Un article canadien rappelle les étiologies de troubles du sommeil chez le sujet âgé. L'interrogatoire doit. notamment rechercher des douleurs, une dyspnée, des mictions nocturnes, l'environnement non propice au sommeil, un partenaire avec. des troubles du sommeil ainsi que les médicaments qui agissent de manière directe ou indirecte sur le sommeil: 



3/ Traitement
Un important essai contrôle randomisé incluant 3700 patients, a évalué les thérapies cognitivo comportementales dans le traitement de l'insomnie. Les auteurs ont retrouvé que les TCC permettaient d'améliorer significativement le score d'insomnie chez des étudiants en 10 semaines de traitement. Il est toujours intéressant d'avoir des études justifiant les alternatives aux traitements médicamenteux dans ces pathologies.

Le BMJ s'est également intéressé à l'insomnie chronique. Les auteurs recommandent les thérapies cognitivo-comportementales en première intention, les traitements médicamenteux pouvant servir de traitement temporaire sans qu'aucune efficacité n'ait été démontrée malgré des effets indésirables connus.

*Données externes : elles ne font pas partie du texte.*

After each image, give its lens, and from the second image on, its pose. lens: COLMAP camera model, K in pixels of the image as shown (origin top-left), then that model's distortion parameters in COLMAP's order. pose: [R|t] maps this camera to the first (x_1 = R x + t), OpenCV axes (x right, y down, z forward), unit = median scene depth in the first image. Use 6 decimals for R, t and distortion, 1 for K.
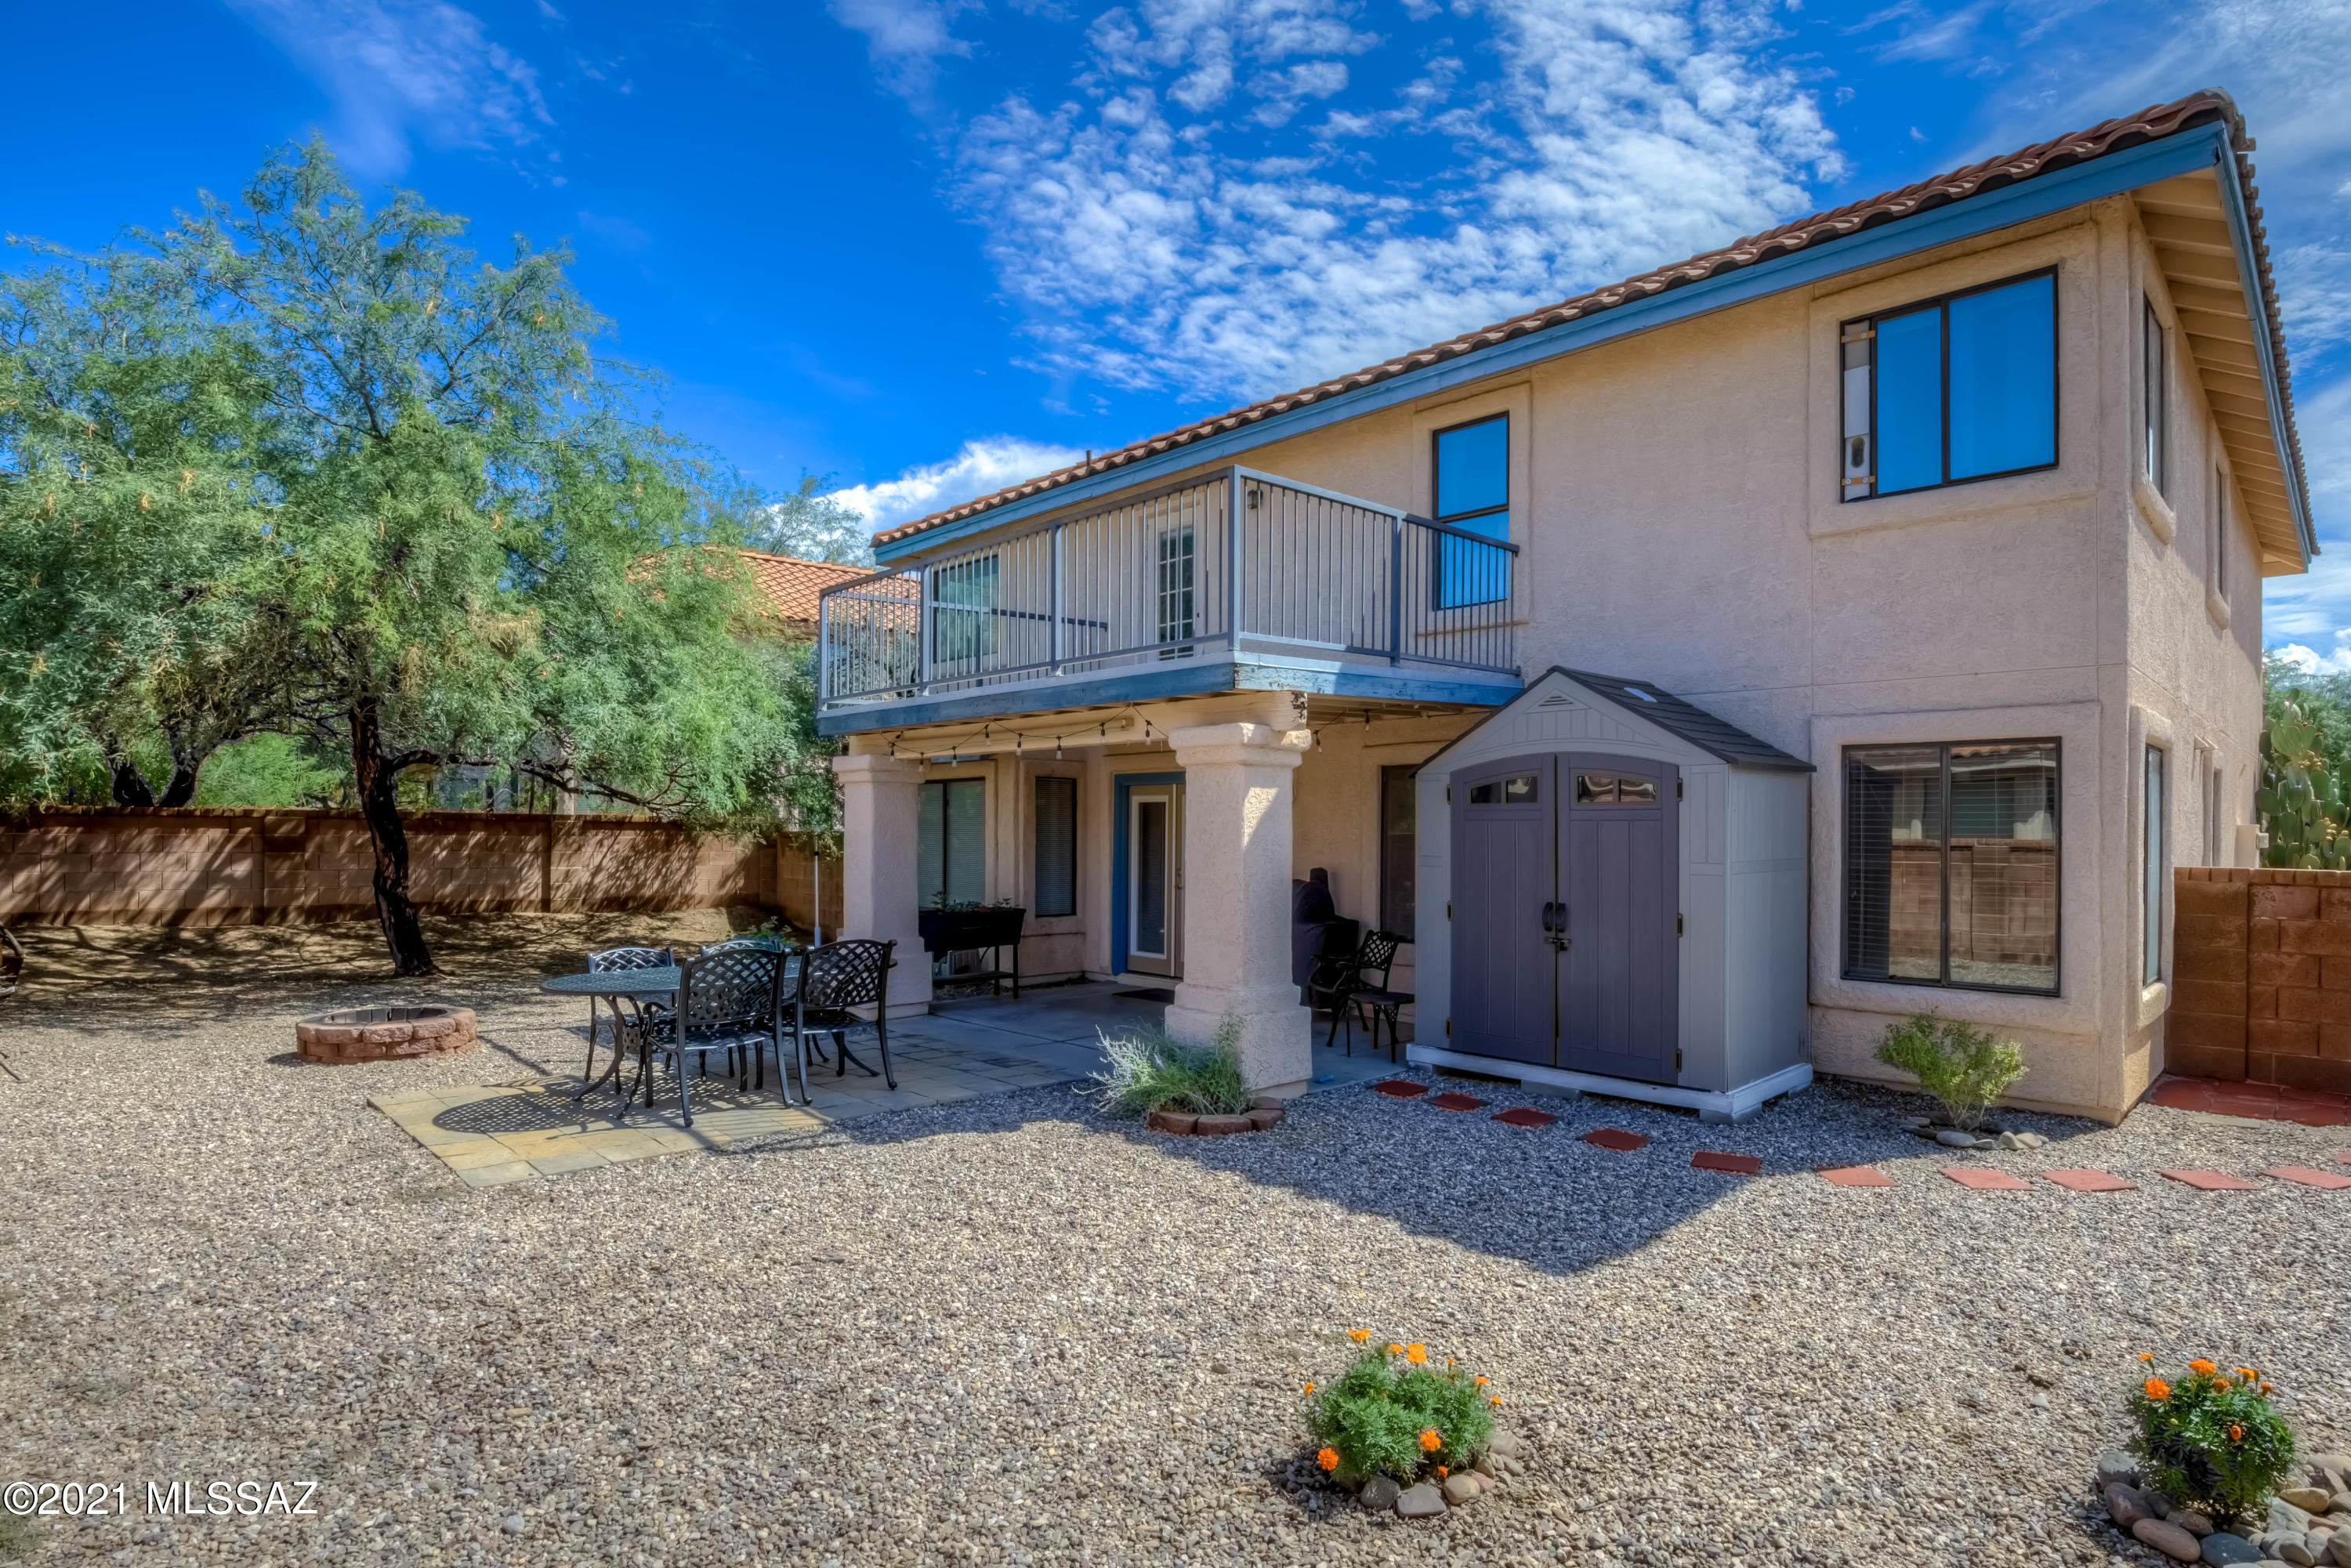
lens RADIAL K [[1201.3, 0, 1207.1], [0, 1201.3, 838.8], [0, 0, 1]] dist [-0.007997, 0.005276]
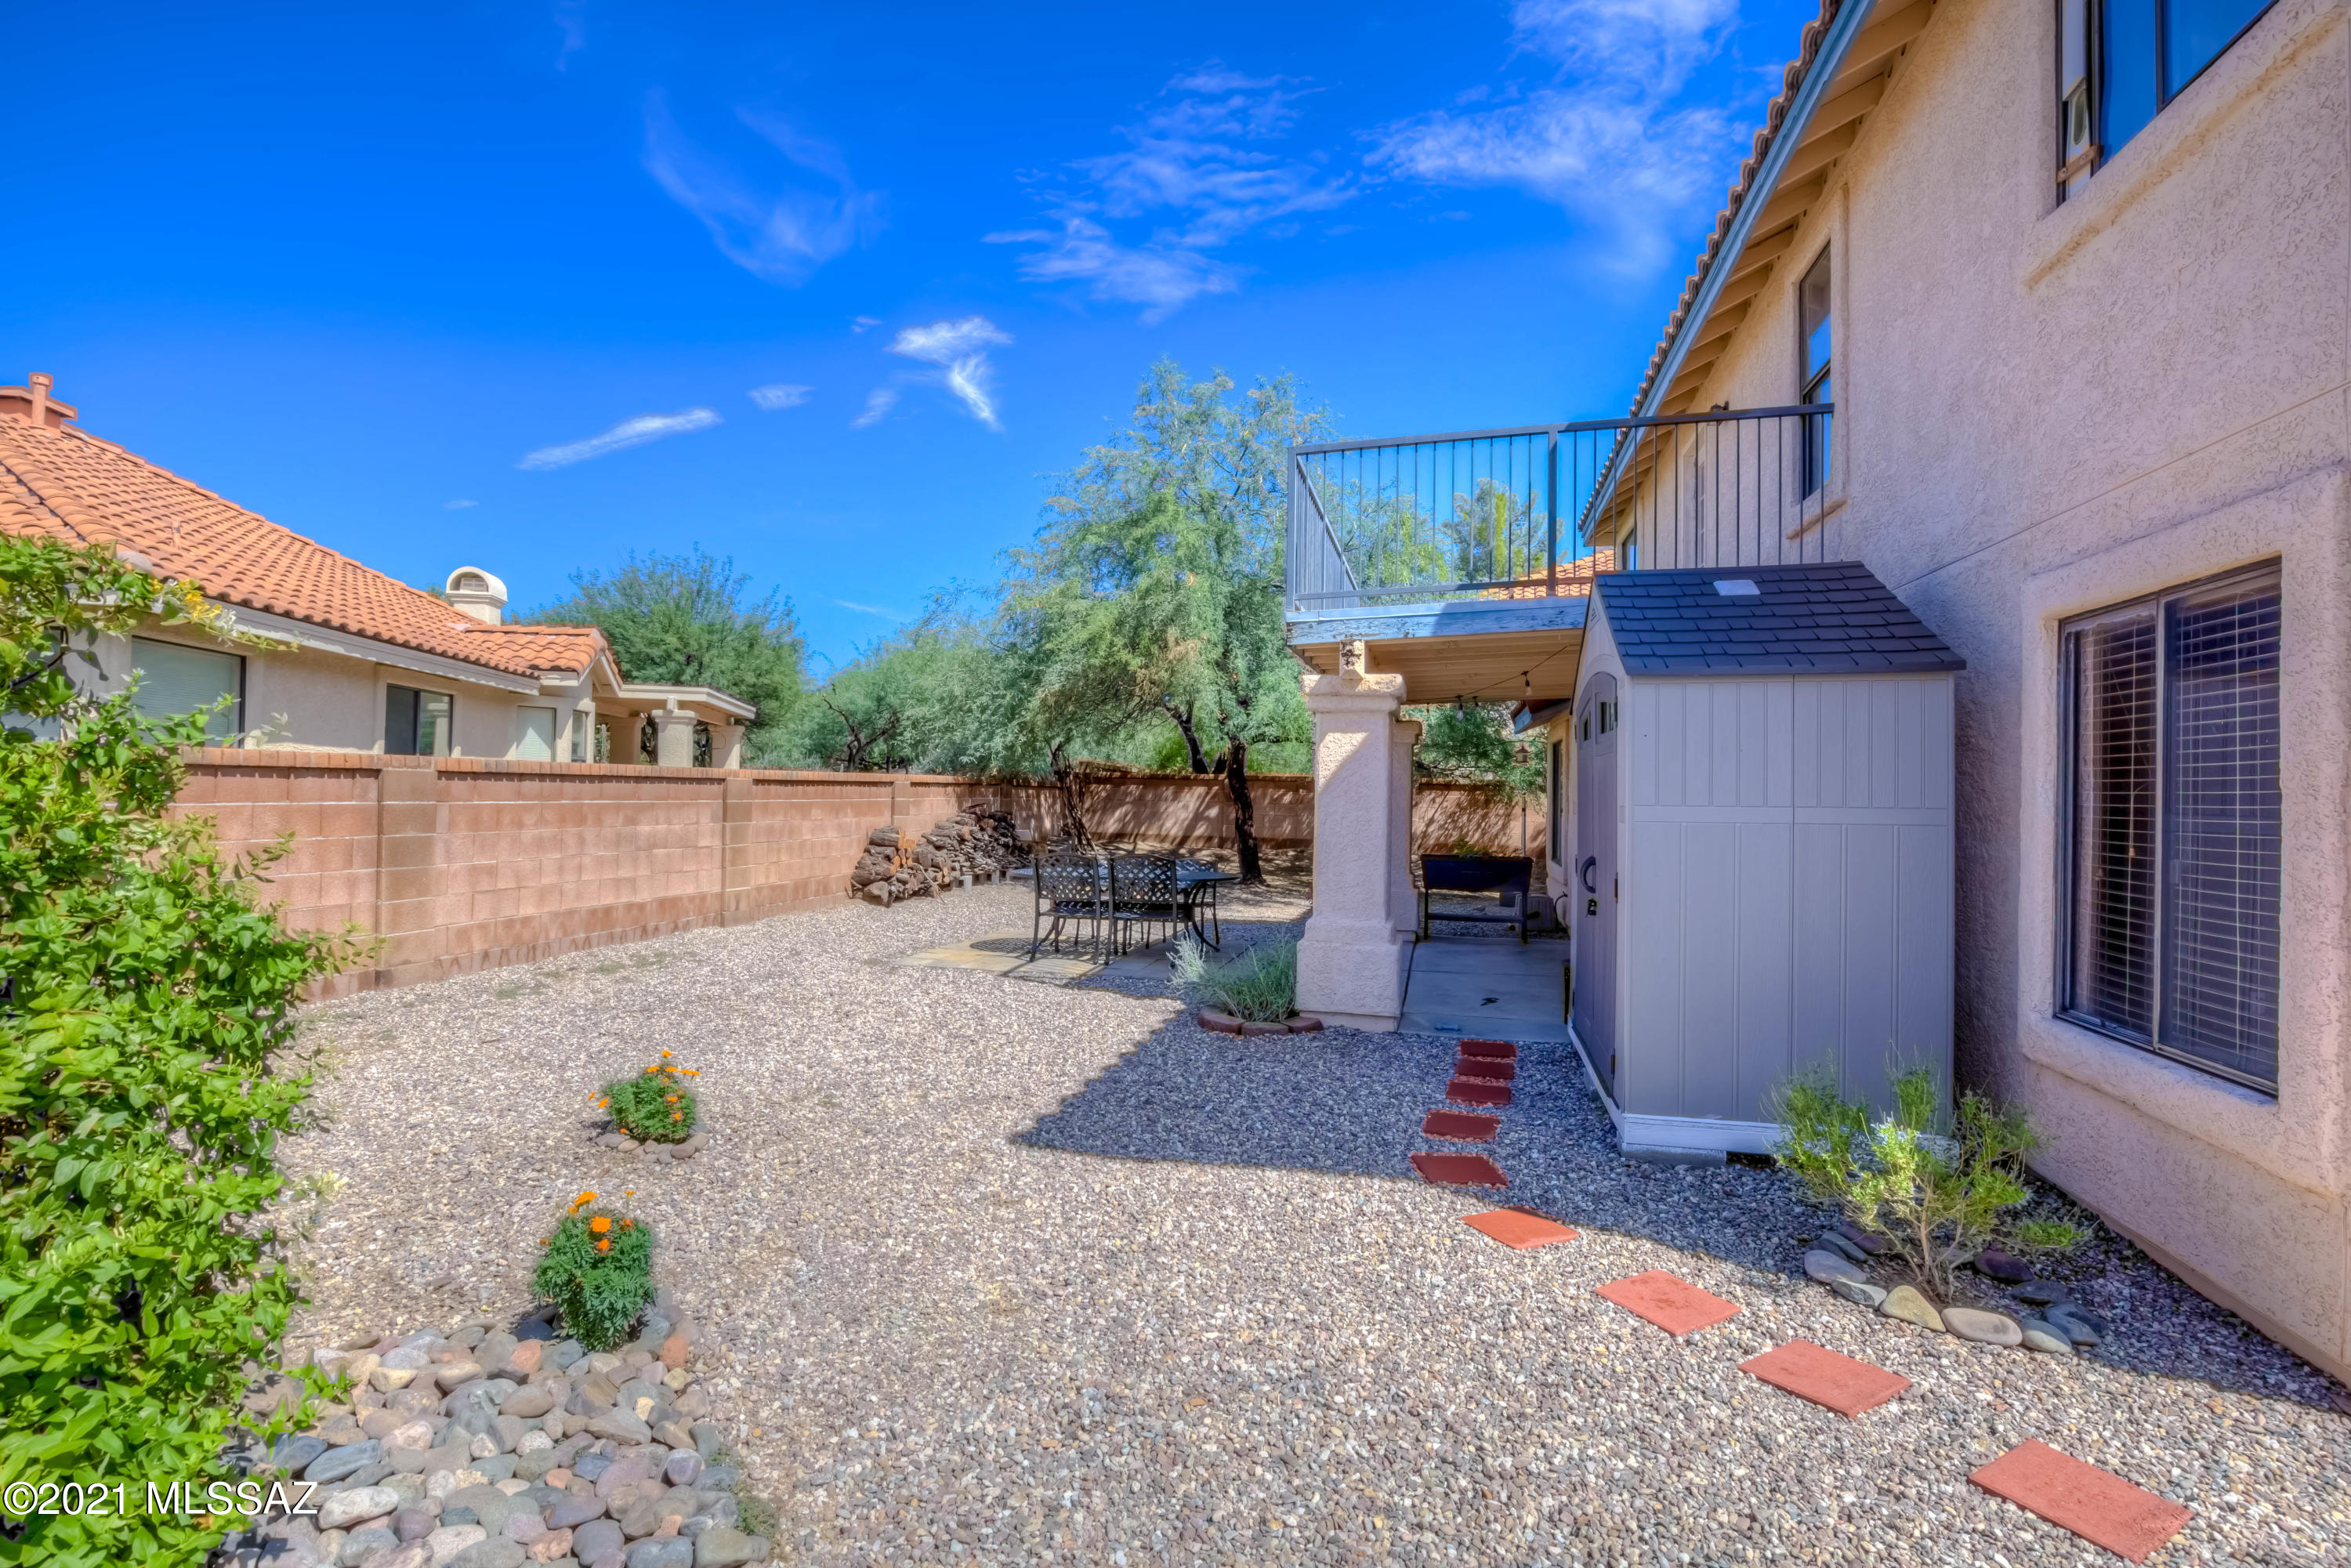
lens RADIAL K [[1104.9, 0, 1171.7], [0, 1104.9, 773.2], [0, 0, 1]] dist [-0.008199, 0.004430]
pose [[0.500294, -0.012444, -0.865766, 0.488900], [-0.019694, 0.999474, -0.025747, 0.013007], [0.865632, 0.029932, 0.499786, 0.223599]]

Diverses études avaient mis en évidence l'efficacité des thérapies cognitivo comportementales dans l'insomnie isolée. Malheureusment, les patients qu'on voit ont rarement "juste" une insomnie et ont généralement un certain nombre de comorbidités psychiatrique et somatiques. Cette méta analyse a retrouvé un effet des TCC léger à modéré chez ces patients, avec un effet supérieur chez les patients avec comorbidités psychiatriques. Il est encourageant de voir des études qui portent sur des patients un peu plus "proches" de la pratique quotidienne que des patients sur sélectionnés des essais classiques.

Le travail en horaires décalées peut être responsable de troubles du sommeil. Un étude retrouve que les hypnotiques n'étaient pas plus efficaces que le placebo dans ce trouble. Cependant, la mélatonine aurait rallongé la durée de sommeil diurne de.. 24 minutes. Pas terrible comme intervention, quand même.